What to do:
Print the data below again in full, exactly as it stands, with no images.

[Stored records]
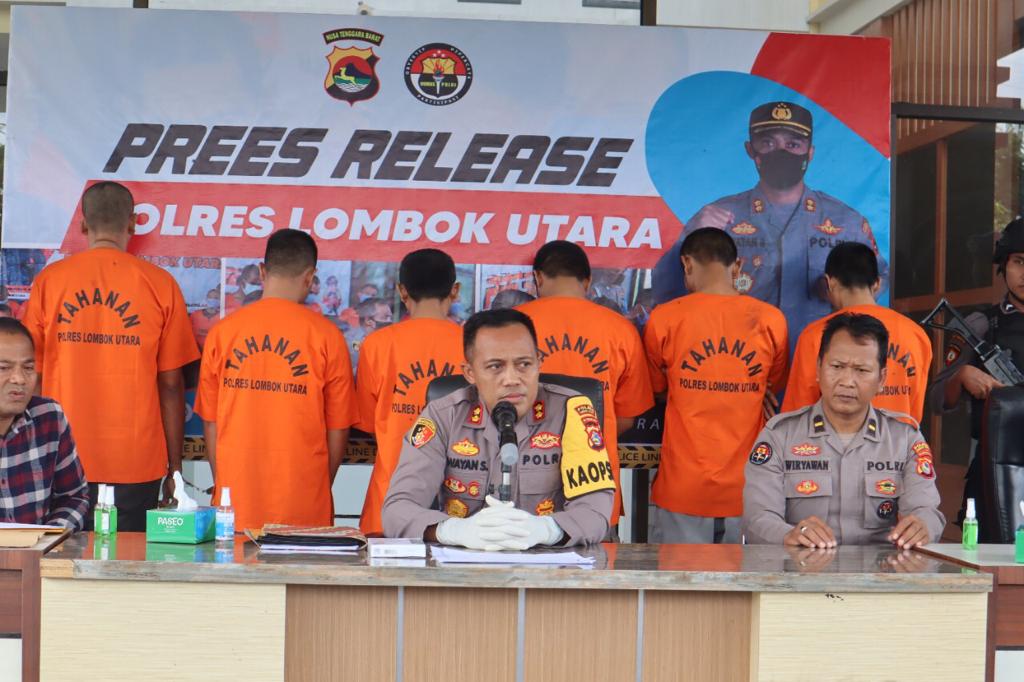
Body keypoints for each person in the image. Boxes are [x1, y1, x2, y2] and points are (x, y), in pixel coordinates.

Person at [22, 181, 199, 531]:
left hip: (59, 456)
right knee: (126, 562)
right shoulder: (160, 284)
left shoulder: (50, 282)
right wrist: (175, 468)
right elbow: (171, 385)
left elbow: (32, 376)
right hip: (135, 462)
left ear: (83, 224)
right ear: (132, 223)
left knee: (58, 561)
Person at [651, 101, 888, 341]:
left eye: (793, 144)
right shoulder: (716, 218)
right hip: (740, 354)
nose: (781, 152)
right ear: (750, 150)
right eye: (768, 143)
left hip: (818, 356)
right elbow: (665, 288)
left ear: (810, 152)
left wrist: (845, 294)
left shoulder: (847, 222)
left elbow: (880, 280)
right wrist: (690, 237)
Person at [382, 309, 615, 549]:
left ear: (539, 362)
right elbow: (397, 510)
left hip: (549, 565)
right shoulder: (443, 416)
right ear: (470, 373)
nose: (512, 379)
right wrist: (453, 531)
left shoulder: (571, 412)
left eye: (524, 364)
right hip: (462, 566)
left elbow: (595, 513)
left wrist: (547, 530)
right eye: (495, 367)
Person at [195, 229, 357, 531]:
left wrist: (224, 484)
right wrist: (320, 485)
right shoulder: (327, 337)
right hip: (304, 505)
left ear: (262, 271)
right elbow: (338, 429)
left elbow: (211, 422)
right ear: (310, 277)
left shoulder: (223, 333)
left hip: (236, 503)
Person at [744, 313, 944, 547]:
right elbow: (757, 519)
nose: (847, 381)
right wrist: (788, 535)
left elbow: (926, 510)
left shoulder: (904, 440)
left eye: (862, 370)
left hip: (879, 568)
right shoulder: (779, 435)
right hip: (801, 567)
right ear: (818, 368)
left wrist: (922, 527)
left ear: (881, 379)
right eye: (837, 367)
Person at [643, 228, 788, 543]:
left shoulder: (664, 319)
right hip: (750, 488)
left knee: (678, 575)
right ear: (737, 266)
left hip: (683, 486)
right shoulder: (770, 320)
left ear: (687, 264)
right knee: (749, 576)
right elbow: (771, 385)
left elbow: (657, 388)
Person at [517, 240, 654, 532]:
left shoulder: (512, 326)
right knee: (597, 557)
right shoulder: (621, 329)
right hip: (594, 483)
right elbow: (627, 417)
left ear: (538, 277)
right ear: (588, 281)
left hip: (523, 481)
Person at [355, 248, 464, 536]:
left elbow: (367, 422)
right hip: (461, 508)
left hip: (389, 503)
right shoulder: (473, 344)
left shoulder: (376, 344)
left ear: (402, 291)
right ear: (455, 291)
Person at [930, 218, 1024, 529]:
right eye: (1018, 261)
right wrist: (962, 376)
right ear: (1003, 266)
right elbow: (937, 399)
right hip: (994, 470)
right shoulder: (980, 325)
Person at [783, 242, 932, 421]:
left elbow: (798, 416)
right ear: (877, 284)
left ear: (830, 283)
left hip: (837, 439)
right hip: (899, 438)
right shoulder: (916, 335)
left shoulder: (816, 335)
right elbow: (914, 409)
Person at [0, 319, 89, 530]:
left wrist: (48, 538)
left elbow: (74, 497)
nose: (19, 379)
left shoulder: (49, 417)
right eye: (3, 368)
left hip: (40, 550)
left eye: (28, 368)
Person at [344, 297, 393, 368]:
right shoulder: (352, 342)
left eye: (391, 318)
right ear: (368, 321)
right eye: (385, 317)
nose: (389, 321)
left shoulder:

Solution:
Body keypoints for each person in the image. Boxes are [x1, y1, x2, y2] and points are (x, y), in pixel coordinates.

Person at [22, 181, 199, 531]:
left hip: (59, 456)
right knee: (126, 562)
right shoulder: (160, 284)
left shoulder: (50, 282)
right wrist: (175, 468)
right elbow: (171, 385)
left elbow: (32, 376)
right hip: (135, 462)
left ear: (83, 224)
right ear: (132, 223)
left knee: (58, 561)
Person at [651, 101, 888, 341]:
left eye: (793, 144)
right shoulder: (716, 218)
right hip: (740, 354)
nose: (781, 152)
right ear: (750, 150)
right eye: (768, 143)
left hip: (818, 356)
right elbow: (665, 288)
left ear: (810, 152)
left wrist: (845, 294)
left shoulder: (847, 222)
left elbow: (880, 280)
right wrist: (690, 237)
Person at [382, 309, 615, 549]:
left ear: (539, 362)
right elbow: (397, 510)
left hip: (549, 565)
right shoulder: (443, 416)
right ear: (470, 373)
nose: (512, 379)
right wrist: (453, 531)
left shoulder: (571, 412)
left eye: (524, 364)
right hip: (462, 566)
left elbow: (595, 513)
left wrist: (547, 530)
right eye: (495, 367)
Person at [195, 229, 357, 531]:
left wrist: (224, 484)
right wrist: (320, 485)
right shoulder: (327, 337)
right hip: (304, 505)
left ear: (262, 271)
right elbow: (338, 429)
left elbow: (211, 422)
right ear: (310, 277)
left shoulder: (223, 333)
left hip: (236, 503)
Person at [744, 313, 944, 547]:
right elbow: (757, 519)
nose: (847, 381)
right wrist: (788, 535)
left elbow: (926, 510)
left shoulder: (904, 440)
left eye: (862, 370)
left hip: (879, 568)
right shoulder: (779, 435)
right hip: (801, 567)
right ear: (818, 368)
left wrist: (922, 527)
left ear: (881, 379)
right eye: (837, 367)
Person at [643, 228, 788, 543]:
left shoulder: (664, 319)
right hip: (750, 488)
left knee: (678, 575)
right ear: (737, 266)
left hip: (683, 486)
right shoulder: (770, 320)
left ear: (687, 264)
right knee: (749, 576)
right elbow: (771, 385)
left elbow: (657, 388)
Person at [517, 240, 654, 532]:
left shoulder: (512, 326)
right knee: (597, 557)
right shoulder: (621, 329)
right hip: (594, 483)
right elbow: (627, 417)
left ear: (538, 277)
right ear: (588, 281)
left hip: (523, 481)
Person at [355, 248, 464, 536]:
left elbow: (367, 422)
right hip: (461, 508)
left hip: (389, 503)
right shoulder: (473, 344)
left shoulder: (376, 344)
left ear: (402, 291)
right ear: (455, 291)
Person at [930, 218, 1024, 529]:
right eye: (1018, 261)
right wrist: (962, 376)
right ear: (1003, 266)
right elbow: (937, 399)
right hip: (994, 470)
right shoulder: (980, 325)
Person at [783, 242, 932, 421]:
left elbow: (798, 416)
right ear: (877, 284)
left ear: (830, 283)
left hip: (837, 439)
right hip: (899, 438)
right shoulder: (916, 335)
left shoulder: (816, 335)
right elbow: (914, 409)
Person at [0, 319, 89, 530]:
left wrist: (48, 538)
left elbow: (74, 497)
nose: (19, 379)
left shoulder: (49, 417)
right eye: (3, 368)
left hip: (40, 550)
left eye: (28, 368)
Person at [344, 297, 393, 368]:
right shoulder: (352, 342)
left eye: (391, 318)
right ear: (368, 321)
right eye: (385, 317)
nose: (389, 321)
left shoulder:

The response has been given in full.